### REQUIRED ACTION
Shown below is a listing with pictures; reproduce exactly, and only, the lines between the ones containing "Long-Sleeve" and "which offers exhibits on everything from", inclusive, leaving the pictures out.

**********

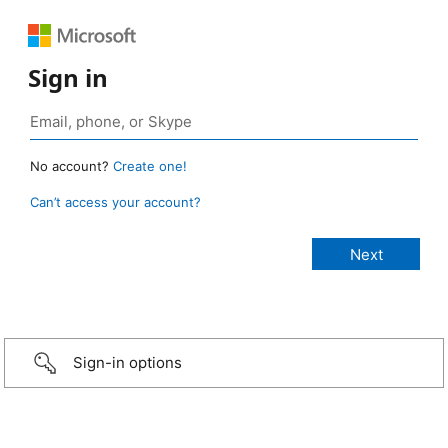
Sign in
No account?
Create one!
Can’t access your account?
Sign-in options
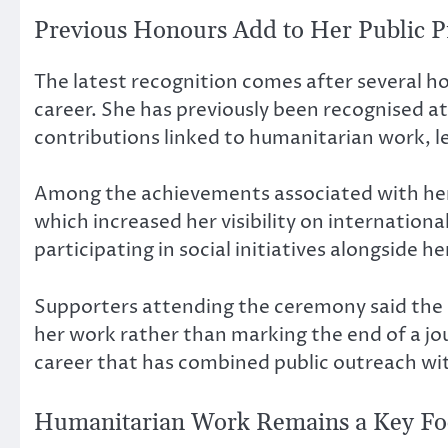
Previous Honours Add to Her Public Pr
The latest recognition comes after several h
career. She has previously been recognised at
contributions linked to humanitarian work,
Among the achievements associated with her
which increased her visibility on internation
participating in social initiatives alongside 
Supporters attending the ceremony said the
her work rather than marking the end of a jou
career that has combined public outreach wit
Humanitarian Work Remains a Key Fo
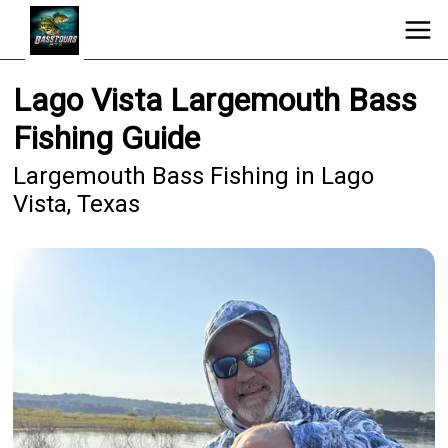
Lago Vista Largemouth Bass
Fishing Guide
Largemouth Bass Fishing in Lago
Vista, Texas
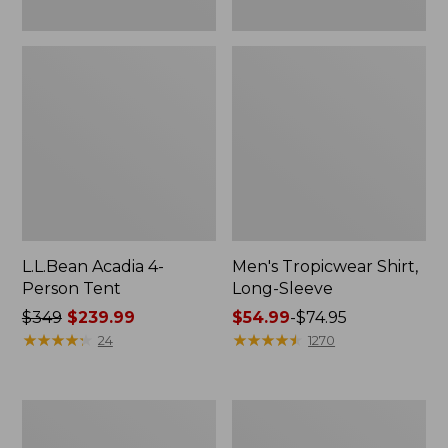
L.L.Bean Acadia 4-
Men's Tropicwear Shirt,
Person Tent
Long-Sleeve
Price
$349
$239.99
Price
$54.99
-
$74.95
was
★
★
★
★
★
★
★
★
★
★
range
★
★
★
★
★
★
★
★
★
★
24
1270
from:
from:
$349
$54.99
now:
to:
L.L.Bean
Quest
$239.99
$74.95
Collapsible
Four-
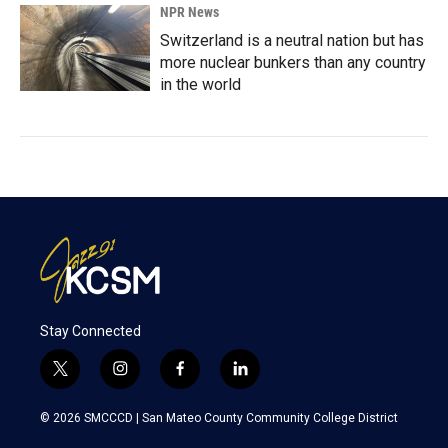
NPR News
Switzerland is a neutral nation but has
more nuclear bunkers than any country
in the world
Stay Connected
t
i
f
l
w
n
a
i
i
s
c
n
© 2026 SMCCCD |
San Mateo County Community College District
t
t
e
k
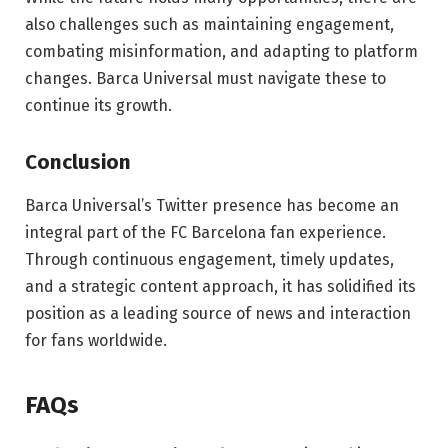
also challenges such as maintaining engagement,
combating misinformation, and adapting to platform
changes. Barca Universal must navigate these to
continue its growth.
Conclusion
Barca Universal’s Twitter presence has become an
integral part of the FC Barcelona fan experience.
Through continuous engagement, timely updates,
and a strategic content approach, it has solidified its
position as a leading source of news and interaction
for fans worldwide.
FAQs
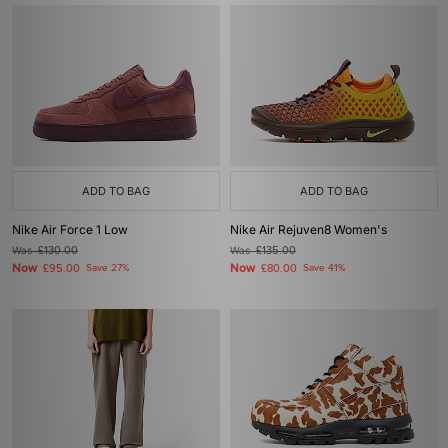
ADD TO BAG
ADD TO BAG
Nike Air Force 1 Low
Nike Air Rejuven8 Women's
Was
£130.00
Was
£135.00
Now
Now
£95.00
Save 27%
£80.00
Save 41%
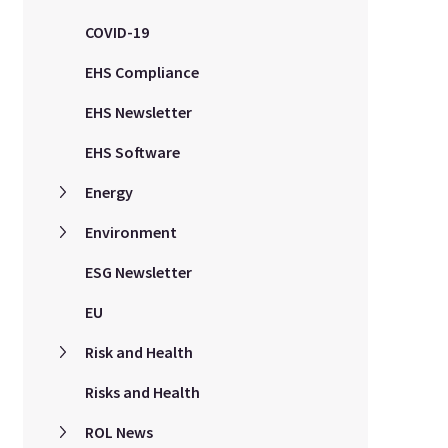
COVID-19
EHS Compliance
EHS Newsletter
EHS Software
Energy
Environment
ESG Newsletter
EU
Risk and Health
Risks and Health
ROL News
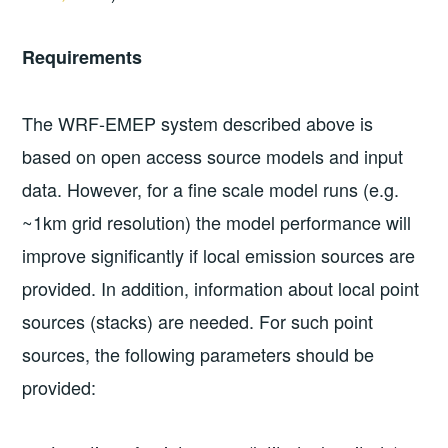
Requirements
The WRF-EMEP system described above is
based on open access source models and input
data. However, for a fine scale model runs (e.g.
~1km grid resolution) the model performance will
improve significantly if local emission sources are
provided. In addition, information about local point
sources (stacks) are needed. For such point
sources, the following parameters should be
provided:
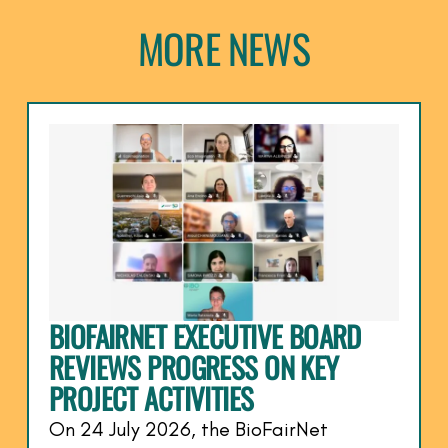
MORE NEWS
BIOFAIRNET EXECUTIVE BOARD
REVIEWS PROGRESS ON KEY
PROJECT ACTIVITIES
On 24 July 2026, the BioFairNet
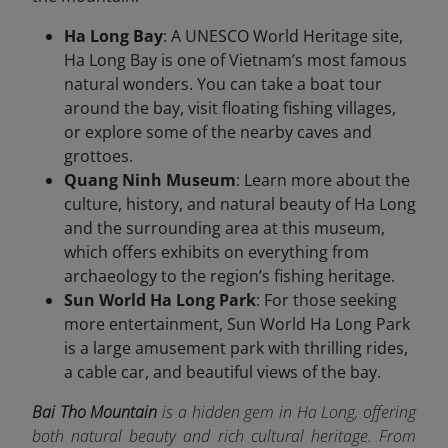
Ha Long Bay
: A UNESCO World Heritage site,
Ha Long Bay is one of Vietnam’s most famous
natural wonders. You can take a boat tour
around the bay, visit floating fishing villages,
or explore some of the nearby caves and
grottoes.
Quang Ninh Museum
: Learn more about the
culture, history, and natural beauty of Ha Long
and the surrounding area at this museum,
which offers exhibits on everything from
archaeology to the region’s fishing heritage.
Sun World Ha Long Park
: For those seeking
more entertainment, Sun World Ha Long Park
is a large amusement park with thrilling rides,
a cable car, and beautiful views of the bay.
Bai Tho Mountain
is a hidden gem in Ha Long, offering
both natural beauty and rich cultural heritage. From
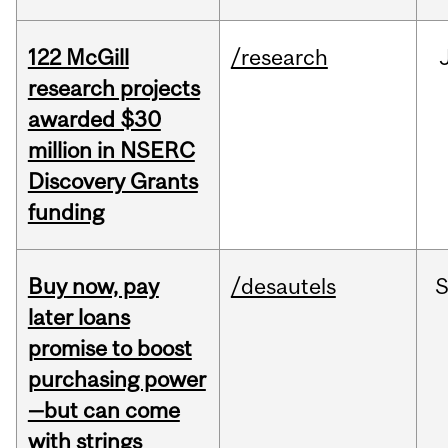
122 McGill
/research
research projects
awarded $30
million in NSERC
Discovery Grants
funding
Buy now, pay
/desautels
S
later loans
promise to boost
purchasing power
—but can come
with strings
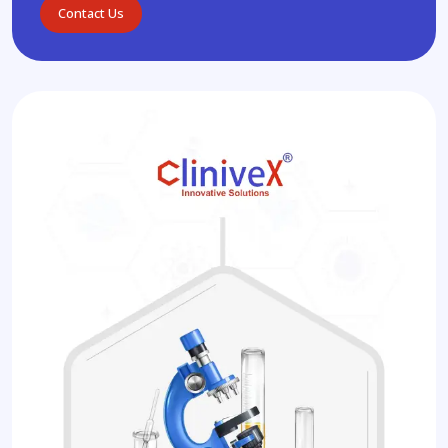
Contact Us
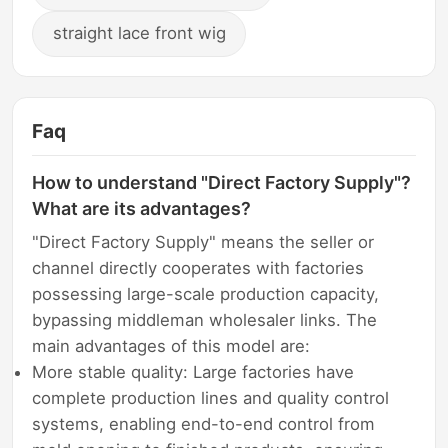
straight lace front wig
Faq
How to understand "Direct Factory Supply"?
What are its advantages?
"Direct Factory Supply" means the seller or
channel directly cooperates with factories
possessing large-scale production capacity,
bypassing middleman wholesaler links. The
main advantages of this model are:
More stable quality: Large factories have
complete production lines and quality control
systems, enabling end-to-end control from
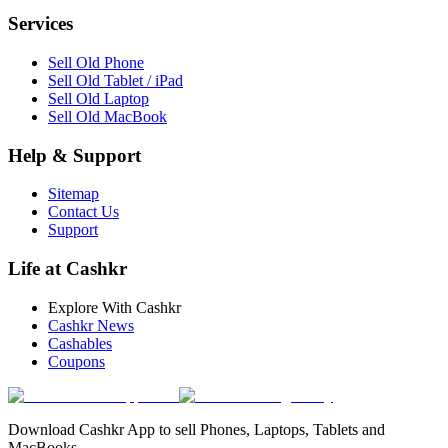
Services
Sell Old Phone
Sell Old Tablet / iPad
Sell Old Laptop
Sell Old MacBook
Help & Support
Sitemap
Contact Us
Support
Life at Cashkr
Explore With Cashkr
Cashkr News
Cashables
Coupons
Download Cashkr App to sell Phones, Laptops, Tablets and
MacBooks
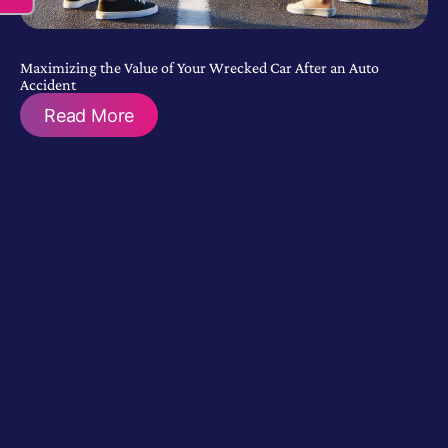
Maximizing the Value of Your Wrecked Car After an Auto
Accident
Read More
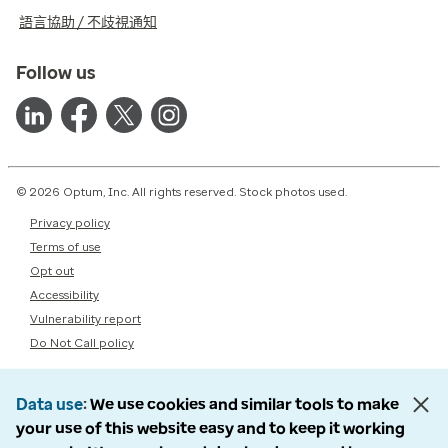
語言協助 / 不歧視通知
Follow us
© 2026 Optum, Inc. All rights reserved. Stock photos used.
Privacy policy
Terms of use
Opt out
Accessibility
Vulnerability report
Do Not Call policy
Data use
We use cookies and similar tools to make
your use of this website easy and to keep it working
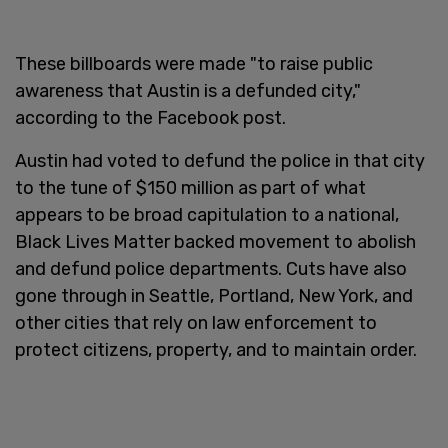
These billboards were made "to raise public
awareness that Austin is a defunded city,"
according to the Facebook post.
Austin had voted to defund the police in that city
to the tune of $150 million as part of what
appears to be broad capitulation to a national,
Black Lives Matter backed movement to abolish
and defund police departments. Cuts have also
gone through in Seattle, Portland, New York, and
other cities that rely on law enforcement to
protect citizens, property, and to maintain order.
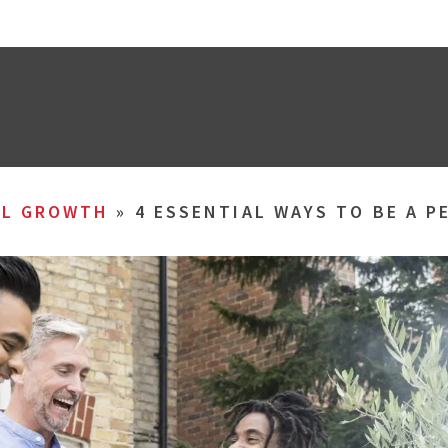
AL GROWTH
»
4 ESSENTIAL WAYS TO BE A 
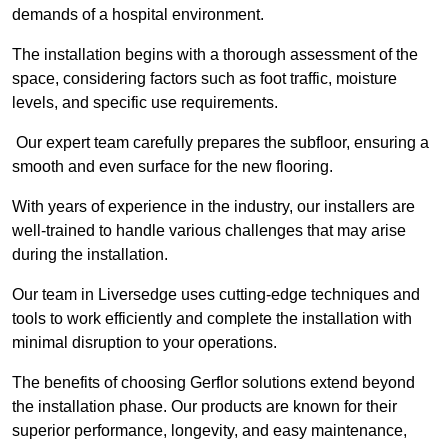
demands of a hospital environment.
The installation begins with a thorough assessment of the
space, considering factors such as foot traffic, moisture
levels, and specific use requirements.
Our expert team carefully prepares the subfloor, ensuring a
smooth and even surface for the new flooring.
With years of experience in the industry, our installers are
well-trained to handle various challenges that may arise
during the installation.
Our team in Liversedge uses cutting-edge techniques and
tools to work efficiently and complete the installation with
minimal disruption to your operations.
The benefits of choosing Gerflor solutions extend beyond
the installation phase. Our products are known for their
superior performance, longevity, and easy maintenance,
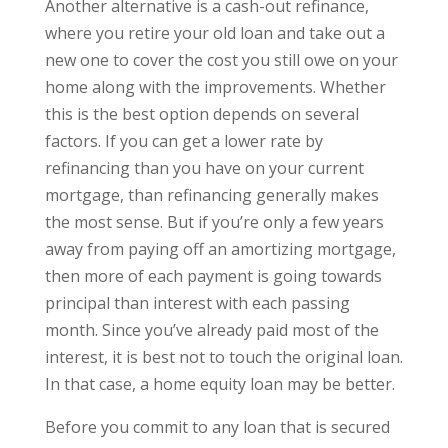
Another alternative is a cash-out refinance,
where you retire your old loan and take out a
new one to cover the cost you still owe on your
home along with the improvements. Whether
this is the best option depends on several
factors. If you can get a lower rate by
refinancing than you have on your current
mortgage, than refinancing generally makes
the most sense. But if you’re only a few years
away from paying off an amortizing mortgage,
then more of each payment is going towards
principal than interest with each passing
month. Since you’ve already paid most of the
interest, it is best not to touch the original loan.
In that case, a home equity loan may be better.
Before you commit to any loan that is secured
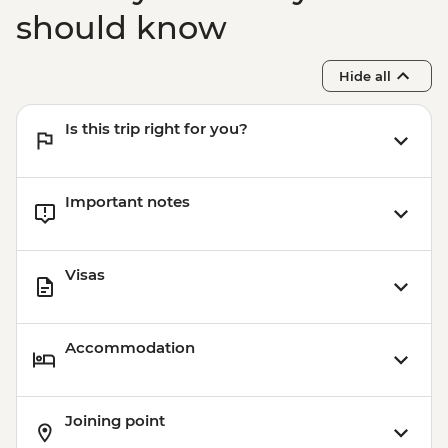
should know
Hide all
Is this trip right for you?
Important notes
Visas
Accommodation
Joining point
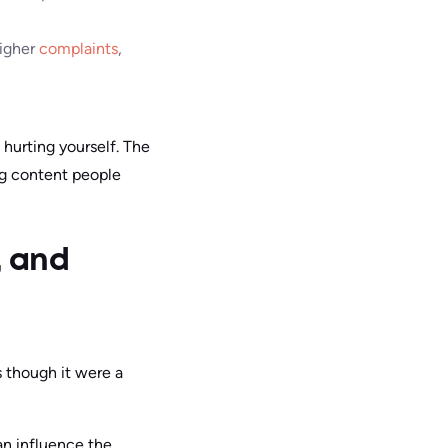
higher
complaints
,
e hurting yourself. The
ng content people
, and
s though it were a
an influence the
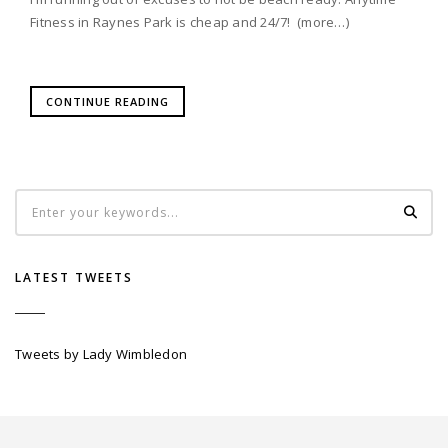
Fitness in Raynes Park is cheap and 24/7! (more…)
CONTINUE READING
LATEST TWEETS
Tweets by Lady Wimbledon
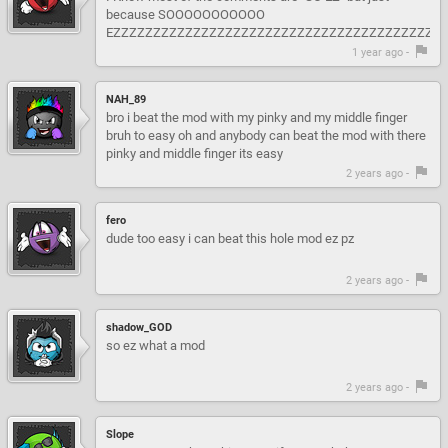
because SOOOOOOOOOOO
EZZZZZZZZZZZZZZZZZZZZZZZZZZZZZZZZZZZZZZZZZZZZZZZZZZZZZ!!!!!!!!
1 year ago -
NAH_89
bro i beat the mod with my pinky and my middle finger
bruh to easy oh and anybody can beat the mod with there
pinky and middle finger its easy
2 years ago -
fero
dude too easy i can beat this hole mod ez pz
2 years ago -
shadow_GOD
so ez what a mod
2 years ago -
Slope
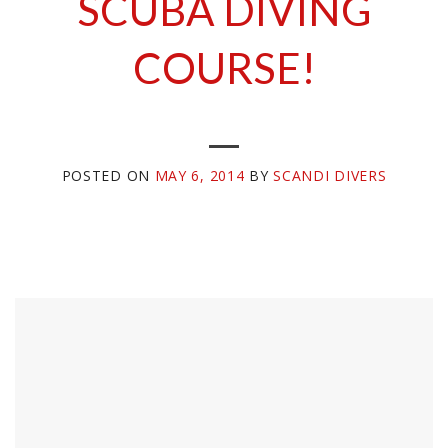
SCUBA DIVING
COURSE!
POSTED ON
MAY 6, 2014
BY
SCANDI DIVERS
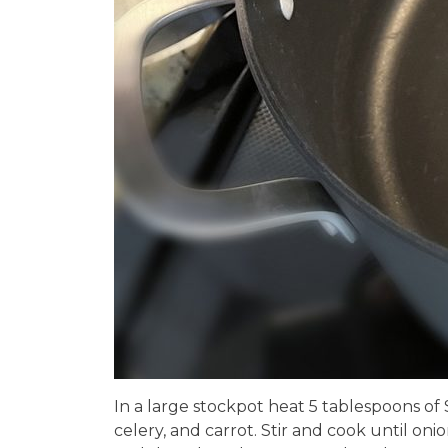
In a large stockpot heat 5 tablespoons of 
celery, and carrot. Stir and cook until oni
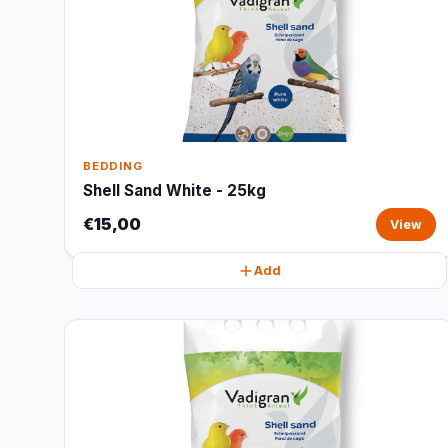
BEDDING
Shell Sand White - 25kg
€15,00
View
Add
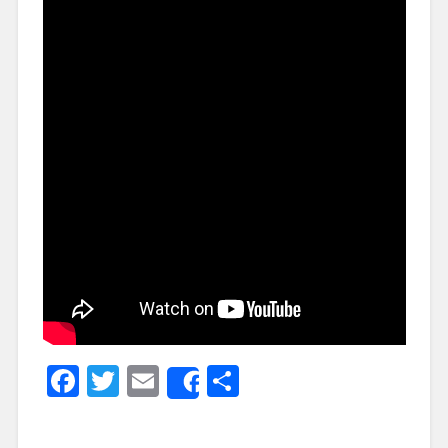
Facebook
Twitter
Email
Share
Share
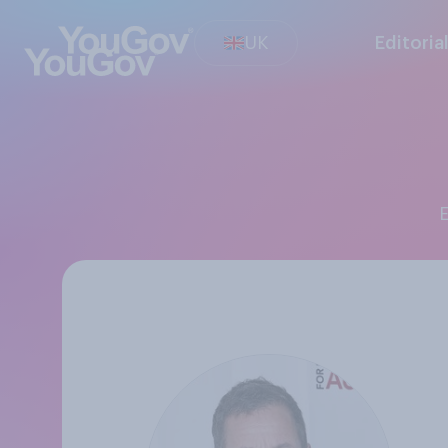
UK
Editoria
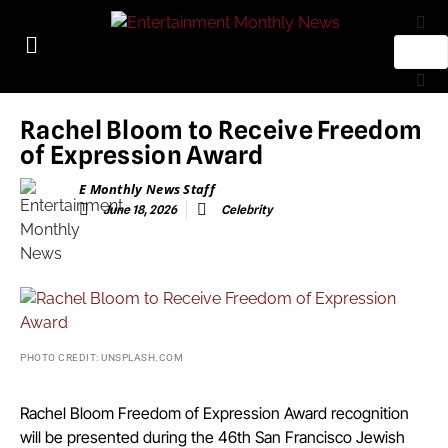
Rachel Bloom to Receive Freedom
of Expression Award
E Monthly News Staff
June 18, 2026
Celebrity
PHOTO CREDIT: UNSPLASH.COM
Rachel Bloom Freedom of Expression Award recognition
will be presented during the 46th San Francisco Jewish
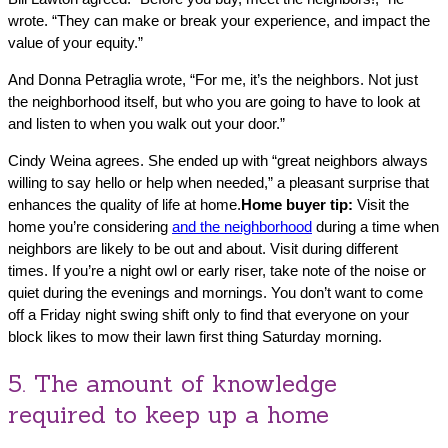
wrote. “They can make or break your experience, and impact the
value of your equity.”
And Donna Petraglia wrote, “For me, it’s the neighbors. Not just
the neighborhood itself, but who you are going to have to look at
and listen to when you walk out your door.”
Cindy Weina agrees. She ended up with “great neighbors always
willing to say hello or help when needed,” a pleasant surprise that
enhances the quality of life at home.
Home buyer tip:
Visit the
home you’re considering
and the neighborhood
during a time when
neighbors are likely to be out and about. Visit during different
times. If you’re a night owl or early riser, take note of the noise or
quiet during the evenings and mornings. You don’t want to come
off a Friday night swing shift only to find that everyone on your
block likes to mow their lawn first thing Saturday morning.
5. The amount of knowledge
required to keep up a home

**********

### REPLY
Long-Sleeve
Price
$349
$239.99
Price
$54.99
-
$74.95
was
★
★
★
★
★
★
★
★
★
★
range
★
★
★
★
★
★
★
★
★
★
24
1270
from:
from:
$349
$54.99
now:
to:
L.L.Bean
Quest
$239.99
$74.95
Collapsible
Four-
NPR News
Switzerland is a neutral nation but has
more nuclear bunkers than any country
in the world
Stay Connected
t
i
f
l
w
n
a
i
i
s
c
n
© 2026 SMCCCD |
San Mateo County Community College District
t
t
e
k
also challenges such as maintaining engagement,
combating misinformation, and adapting to platform
changes. Barca Universal must navigate these to
continue its growth.
Conclusion
Barca Universal’s Twitter presence has become an
integral part of the FC Barcelona fan experience.
Through continuous engagement, timely updates,
and a strategic content approach, it has solidified its
position as a leading source of news and interaction
for fans worldwide.
FAQs
ADD TO BAG
ADD TO BAG
Nike Air Force 1 Low
Nike Air Rejuven8 Women's
Was
£130.00
Was
£135.00
Now
Now
£95.00
Save 27%
£80.00
Save 41%
COVID-19
EHS Compliance
EHS Newsletter
EHS Software
Energy
Environment
ESG Newsletter
EU
Risk and Health
Risks and Health
ROL News
Requirements
The WRF-EMEP system described above is
based on open access source models and input
data. However, for a fine scale model runs (e.g.
~1km grid resolution) the model performance will
improve significantly if local emission sources are
provided. In addition, information about local point
sources (stacks) are needed. For such point
sources, the following parameters should be
provided:
MORE NEWS
BIOFAIRNET EXECUTIVE BOARD
REVIEWS PROGRESS ON KEY
PROJECT ACTIVITIES
On 24 July 2026, the BioFairNet
Ha Long Bay
: A UNESCO World Heritage site,
Ha Long Bay is one of Vietnam’s most famous
natural wonders. You can take a boat tour
around the bay, visit floating fishing villages,
or explore some of the nearby caves and
grottoes.
Quang Ninh Museum
: Learn more about the
culture, history, and natural beauty of Ha Long
and the surrounding area at this museum,
which offers exhibits on everything from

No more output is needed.